Ayant attiré un demi million de clients le jour même du lancement de son offre commerciale, Télénor s'est rapidement classé comme le second acteur incontournable avec 38% des parts du marché.  Le fer de lance de sa stratégie a toujours été de rester le moins cher. Ce faisant, et ses concurrents étant tenus de s'aligner, l'entreprise norvégienne a considérablement fait baisser les prix. Doté d'une équipe relativement modeste (600 personnes) si on la met en perspective avec son poids commercial, Télénor est certainement le plus innovant et socialement responsable. L'entreprise travaille actuellement au prochain lancement de services mobiles bancaires (en partenariat avec Yoma Bank) et mène une politique ambitieuse en matière de développement durable et responsabilité sociale. Patricia Curran, longtemps à la tête du département « sustainability » travaille avec son équipe au développement d'un projet éducatif inédit, allant permettre aux enfants dé-scolarisés des campagnes birmanes d'avoir accès à l'éducation grâce à un enseignement virtuel (les cours dispensés par  des professeurs situés dans les villes voisines seront retransmis sur écran).  

Par ailleurs, Télénor a toujours mis un point d'honneur à entretenir un lien étroit avec les communautés. Via ses équipes de mobilisateurs communautaires, l'entreprise sillonne les Etats périphériques du Myanmar, où résident principalement les minorités ethniques, afin de discuter avec elles, en langage local, des contrats, usage des terrains pour l'implantation des tours ainsi que des potentielles nuisances y étant associées.  
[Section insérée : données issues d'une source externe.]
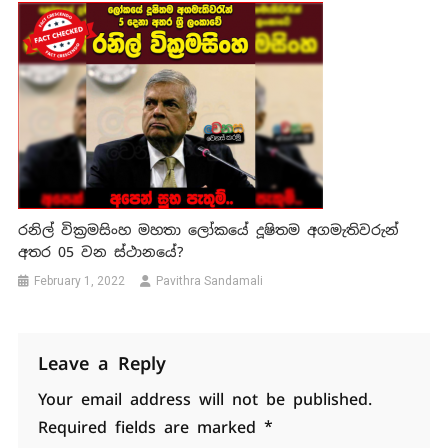
රනිල් වික්‍රමසිංහ මහතා ලෝකයේ දූෂිතම අගමැතිවරුන්
අතර 05 වන ස්ථානයේ?
February 1, 2022
Pavithra Sandamali
Leave a Reply
Your email address will not be published.
Required fields are marked
*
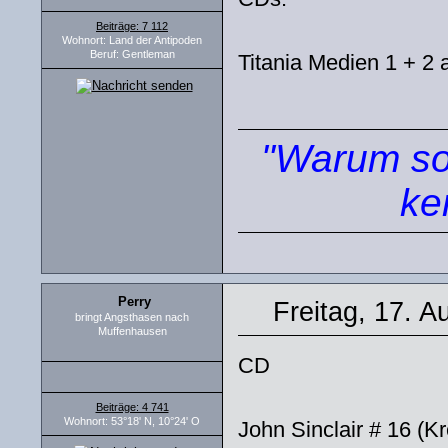
Beiträge: 7 112
Wohnort: Land der Antipoden
Beruf: Gentleman
Titania Medien 1 + 2 
"Warum sol
ke
Perry
Freitag, 17. A
bringt Angsthasen nach
Muffenhausen
CD
Beiträge: 4 741
Wohnort: 53°18' N, 10°24' O
John Sinclair # 16 (K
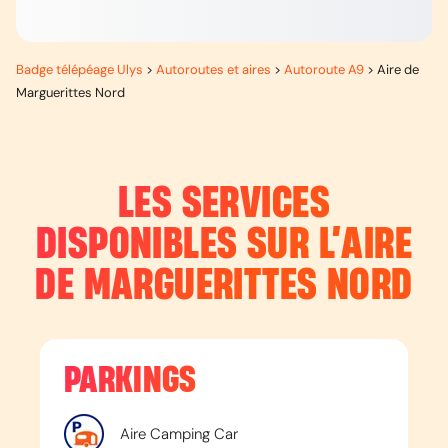
Badge télépéage Ulys
>
Autoroutes et aires
>
Autoroute A9
>
Aire de
Marguerittes Nord
LES SERVICES
DISPONIBLES SUR L’
AIRE
DE MARGUERITTES NORD
PARKINGS
Aire Camping Car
Bien qu' Oredoo ait été pionnier dans le lancement de son offre 4G/LTE en mai dernier dans trois grandes villes du pays (Mandalay, Nay Pyi Thaw et Yangon, pour près de 200,000 clients 4G aujourd'hui), ainsi que dans la commercialisation d'appareils bons marchés (les clients Oredoo peuvent en effet faire l'acquisition d'un Smartphone neuf pour moins de 100,000 Kyats), l'entreprise Qatari, avec 8 millions de carte SIM, se maintient loin derrière ses deux concurrents.  Pourtant, sa stratégie en matière de publicité ne manque pas d'ambition ni de couleurs : du taxi au parapluie,  de plus en plus de supports se couvrent des célèbres pastilles rouges sur fond blanc.  En fait, malgré des services voix et data de grande qualité, focalisés sur la 3G - et très récemment la 4G - Oredoo pèche sur la couverture ; ses 4000 tours desservant très peu les zones rurales reculées. 
Justine Hugues - Mardi 13 Septembre 2016

*Le taux de pénétration virtuelle est le ratio entre le nombre de cartes SIM encirculation et le nombre d'habitants. Il est différent du taux de pénétration réel qui lui, calcule le nombre de personnes possédant au moins une carte SIM. La différence tient au fait que beaucoup de personnes peuvent avoir différentes cartes SIM pour plusieurs usages (personnel /professionnel) et différents appareils (portable, tablette, ordinateur, boitier wifi). Ainsi, le fait qu'il y ait actuellement 45 millions de carte SIM en circulation au Myanmar ne veut pas dire que 45 millions de personnes aient une carte SIM ni un téléphone.